Tackling digital health in the mobile domain

Deepak Ganesan & Ben Marlin

Digital health is a rapidly emerging area with the broad goal of improving healthcare delivery, efficiency, and quality by leveraging a diverse array of health data sources including electronic health records, medical claims data, medical imaging data, genomics data, and data streams collected from smart phones and wearable health and activity sensing devices like Fitbits and smart watches.

Within CICS, Professors Deepak Ganesan and Benjamin Marlin, and their collaborators and students, have been working on integrating advanced mobile and wearable sensing devices with state-of-the-art machine learning models and algorithms to support digital health in the mobile domain. Their work has resulted in new approaches for assessing a wide range of health and behavior-related metrics and markers from eye movements to detecting smoking, eating, and drug usage.

Marlin and Ganesan have been collaborating since 2012 when they launched an NSF-funded project to design a next-generation ultra low power wearable real-time eye gaze tracking device. Eye gaze tracking is the problem of inferring where a user is looking in a scene based on an image of their eye and an image of the scene. Ganesan and Marlin's research focuses on enabling eye gaze tracking in real time at low power on an eye glass form factor device.

The current generation of their device is based on a low-power microcontroller, a unique camera that supports random access to individual pixels, and customized neural network based algorithms that learn to optimally trade off prediction accuracy against energy use. In addition to gaze tracking, the device supports continuous computation of other eye parameters including pupil dilation, eye closures, and eye movements that are useful in health applications like continuous fatigue monitoring.

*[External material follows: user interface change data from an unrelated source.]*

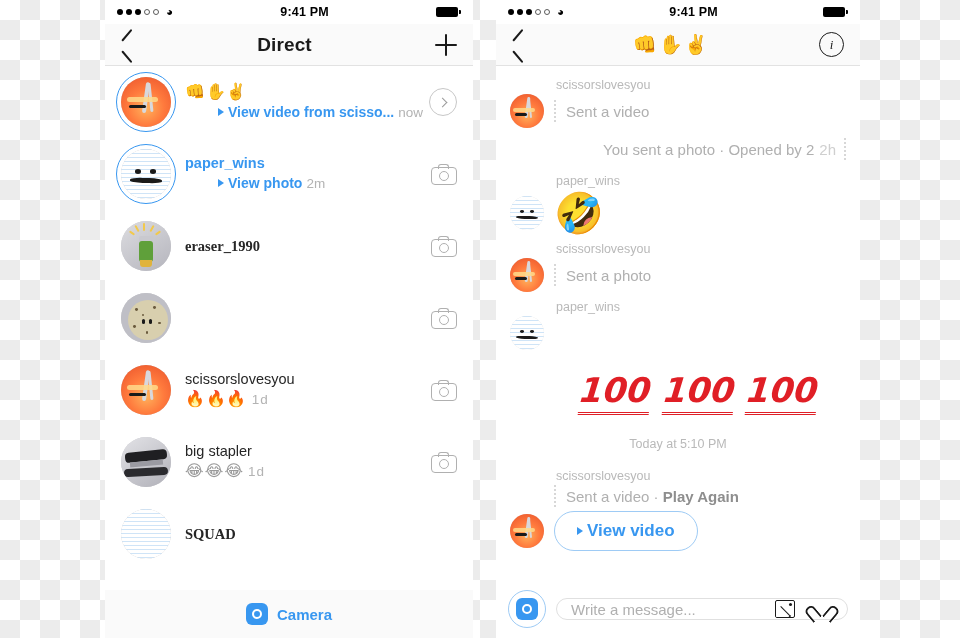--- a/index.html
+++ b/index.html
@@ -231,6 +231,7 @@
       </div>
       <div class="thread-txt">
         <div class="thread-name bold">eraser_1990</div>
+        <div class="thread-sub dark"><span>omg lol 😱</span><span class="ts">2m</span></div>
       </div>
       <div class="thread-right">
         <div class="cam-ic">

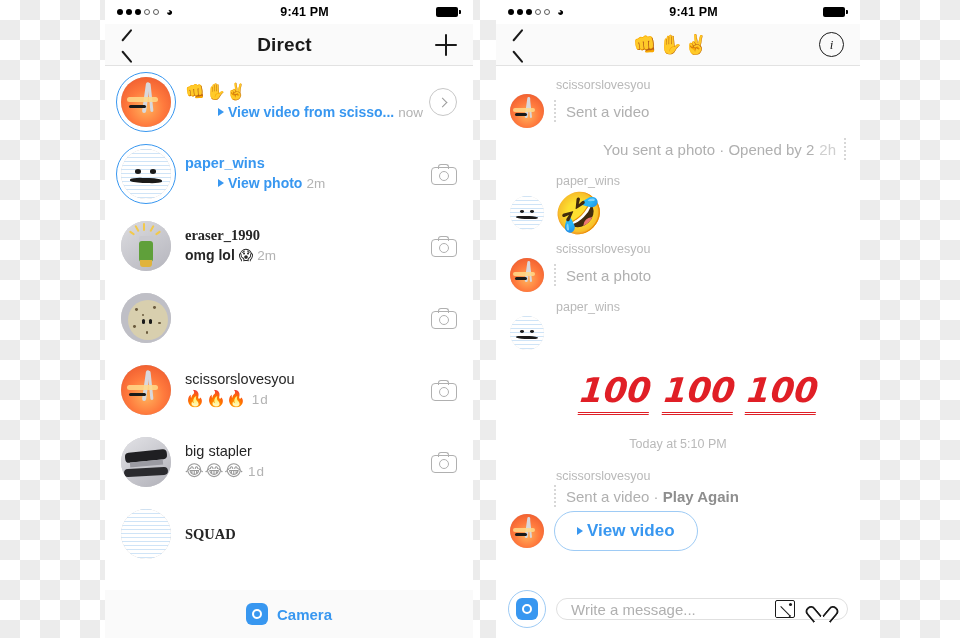--- a/index.html
+++ b/index.html
@@ -445,12 +445,6 @@
 
     <div class="msg-block">
       <div class="msg-user">scissorslovesyou</div>
-      <div class="msg-row" style="margin-bottom:4px;">
-        <div style="width:34px;flex:0 0 34px;"></div>
-        <div class="dotted">
-          <span class="msg-grey"><span>Sent a video · </span><b>Play Again</b></span>
-        </div>
-      </div>
       <div class="msg-row">
         <div class="msg-av">
             <div class="art art-scissors">
@@ -462,6 +456,12 @@
           </div>
         <div class="viewvideo"><span class="play-tri"></span><span>View video</span></div>
       </div>
+      <div class="msg-row" style="margin-bottom:4px;">
+        <div style="width:34px;flex:0 0 34px;"></div>
+        <div class="dotted">
+          <span class="msg-grey"><span>Sent a video · </span><b>Play Again</b></span>
+        </div>
+      </div>
     </div>
 
   </div>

Since 2013, with funding from the National Institute on Drug Abuse, Ganesan, Marlin, and their collaborators at the Yale School of Medicine have been working on the problem of detecting drug usage events based on wireless electrocardiogram (ECG) sensors since 2013. This system aims to detect changes in the morphological structure of heartbeats caused by the presence of drugs such as cocaine. This project has led to several additional lines of research including the use of probabilistic models to more accurately infer the morphological structure of noisy ECG waveforms, as well as research into machine learning methods for mitigating the problems of between person variability and lab-to-field generalizability when models and algorithms are deployed to new populations outside of lab settings

With CICS Professor Evangelos Kalogerakis, Ganesan has also studied the use of wrist-worn smartwatches and fitness bands with inertial sensors for advanced mobile health applications. While commercial devices like Fitbits and smart watches use these sensors to infer simple metrics like steps, Ganesan has investigated their use to differentiate between different types of hand gestures linked to health-related activities including smoking and eating. This work has led to an SBIR-funded startup, Lumme Inc, which uses gesture recognition for smoking cessation.

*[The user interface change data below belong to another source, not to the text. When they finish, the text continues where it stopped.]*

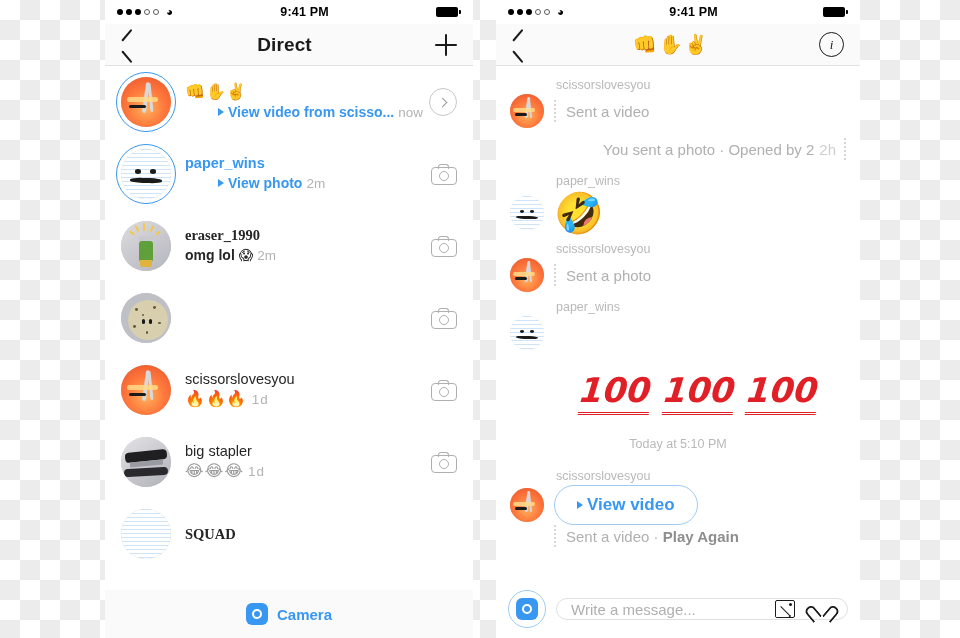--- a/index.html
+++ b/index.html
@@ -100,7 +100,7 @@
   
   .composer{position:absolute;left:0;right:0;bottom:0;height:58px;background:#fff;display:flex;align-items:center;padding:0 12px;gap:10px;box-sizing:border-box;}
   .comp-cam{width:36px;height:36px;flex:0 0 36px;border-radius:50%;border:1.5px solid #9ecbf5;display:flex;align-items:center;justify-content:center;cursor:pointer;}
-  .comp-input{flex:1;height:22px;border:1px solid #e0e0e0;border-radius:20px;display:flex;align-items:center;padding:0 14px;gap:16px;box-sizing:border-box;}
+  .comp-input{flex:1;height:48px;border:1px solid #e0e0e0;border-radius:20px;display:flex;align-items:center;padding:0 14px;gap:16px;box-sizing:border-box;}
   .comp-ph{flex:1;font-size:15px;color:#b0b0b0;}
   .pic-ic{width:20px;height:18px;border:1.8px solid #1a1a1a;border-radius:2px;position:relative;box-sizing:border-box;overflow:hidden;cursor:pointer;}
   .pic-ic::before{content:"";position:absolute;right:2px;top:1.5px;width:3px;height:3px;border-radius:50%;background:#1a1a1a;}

In 2014, Ganesan, Marlin, and collaborators from eleven other sites were awarded a five-year grant from the National Institutes of Health to establish the Center of Excellence for Mobile Sensor Data to Knowledge (MD2K). Marlin leads machine learning research for MD2K, while Ganesan leads the core program on sensor device development and sensor data analytics. The center leverages, extends, and integrates mobile health (mHealth) devices, data sets, and data analysis models and algorithms developed at all of the member sites in the pursuit of two driving health problems: smoking cessation and congestive heart failure.

Since the formation of the Center, Ganesan has worked to refine the computational eye glass platform and is integrating it into the MD2K sensor suite. Marlin has worked with MD2K director Santosh Kumar's research group on machine learning models to integrate their prior work on respiration-based smoking detection with Ganesan's prior work on actigraphy-based smoking detection, resulting in a new multi-modal smoking detection system.

Currently, Ganesan, Marlin, and CICS Professor Prashant Shenoy are collaborating on the development of new research infrastructure to support mHealth technology research and development on the UMass Amherst campus. This facility, called mHealthLab, is supported by capital funds from the Massachusetts Life Science Center and is being developed as a core facility of the newly established Institute for Applied Life Sciences (see www.umass.edu/ials/). The goal of mHealthLab is to provide a state-of-the-art testbed for performing mobile health user studies and data collection involving hundreds of simultaneous users. This facility will complement ongoing research being conducted through the MD2K center and will provide a platform for interdisciplinary collaborations across campus, and with industry and government partners.